THE PROBLEM
From the first line of the material through the line containing "right=255, bottom=183) 7.47", restate everything word for word and nothing more.

#### DATA SHOWN

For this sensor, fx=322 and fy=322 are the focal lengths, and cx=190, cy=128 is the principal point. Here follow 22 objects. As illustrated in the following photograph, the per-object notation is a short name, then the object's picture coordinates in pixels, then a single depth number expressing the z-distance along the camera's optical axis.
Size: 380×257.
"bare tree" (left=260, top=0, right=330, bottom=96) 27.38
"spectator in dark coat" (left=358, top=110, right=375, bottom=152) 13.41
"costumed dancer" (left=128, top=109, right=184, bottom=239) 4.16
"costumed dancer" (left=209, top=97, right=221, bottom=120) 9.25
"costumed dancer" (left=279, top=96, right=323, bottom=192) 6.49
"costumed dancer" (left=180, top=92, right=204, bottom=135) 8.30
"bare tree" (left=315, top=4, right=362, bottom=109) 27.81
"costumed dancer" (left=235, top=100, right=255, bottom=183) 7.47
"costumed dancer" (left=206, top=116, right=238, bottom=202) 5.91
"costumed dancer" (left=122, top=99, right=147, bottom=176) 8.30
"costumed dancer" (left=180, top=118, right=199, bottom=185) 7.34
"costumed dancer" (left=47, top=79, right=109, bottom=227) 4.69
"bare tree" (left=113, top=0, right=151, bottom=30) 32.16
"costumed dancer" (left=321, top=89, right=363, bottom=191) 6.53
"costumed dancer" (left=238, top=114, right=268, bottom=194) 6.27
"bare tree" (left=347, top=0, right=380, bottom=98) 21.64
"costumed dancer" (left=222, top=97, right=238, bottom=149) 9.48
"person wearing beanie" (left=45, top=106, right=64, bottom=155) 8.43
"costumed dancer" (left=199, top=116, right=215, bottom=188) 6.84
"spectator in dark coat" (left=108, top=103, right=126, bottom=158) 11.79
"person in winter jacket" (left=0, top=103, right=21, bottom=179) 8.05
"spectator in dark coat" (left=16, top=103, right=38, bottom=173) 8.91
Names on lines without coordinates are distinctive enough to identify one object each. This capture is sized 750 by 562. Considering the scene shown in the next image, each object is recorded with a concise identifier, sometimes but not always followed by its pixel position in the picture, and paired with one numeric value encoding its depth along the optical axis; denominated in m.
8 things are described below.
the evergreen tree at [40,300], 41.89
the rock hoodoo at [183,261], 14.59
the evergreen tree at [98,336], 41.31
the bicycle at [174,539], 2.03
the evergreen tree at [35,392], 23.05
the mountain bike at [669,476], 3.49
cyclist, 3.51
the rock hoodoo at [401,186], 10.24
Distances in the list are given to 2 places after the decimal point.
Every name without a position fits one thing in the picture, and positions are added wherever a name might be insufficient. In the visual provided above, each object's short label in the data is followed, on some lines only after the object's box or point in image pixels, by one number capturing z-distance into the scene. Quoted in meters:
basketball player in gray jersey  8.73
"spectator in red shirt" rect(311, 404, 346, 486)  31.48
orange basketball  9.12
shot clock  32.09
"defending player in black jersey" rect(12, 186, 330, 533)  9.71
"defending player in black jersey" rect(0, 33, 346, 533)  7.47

########

WRITTEN RESPONSE
For this sensor, fx=322 and fy=322 are the focal lengths, and cx=190, cy=128 is the principal point. Here follow 22 objects. As illustrated in the following photograph, the per-object notation is a short name, then the object's picture coordinates in pixels, then a single depth number expressing the z-distance along the camera's optical axis.
Size: 380×257.
"bare tree" (left=260, top=0, right=330, bottom=96) 27.38
"spectator in dark coat" (left=358, top=110, right=375, bottom=152) 13.41
"costumed dancer" (left=128, top=109, right=184, bottom=239) 4.16
"costumed dancer" (left=209, top=97, right=221, bottom=120) 9.25
"costumed dancer" (left=279, top=96, right=323, bottom=192) 6.49
"costumed dancer" (left=180, top=92, right=204, bottom=135) 8.30
"bare tree" (left=315, top=4, right=362, bottom=109) 27.81
"costumed dancer" (left=235, top=100, right=255, bottom=183) 7.47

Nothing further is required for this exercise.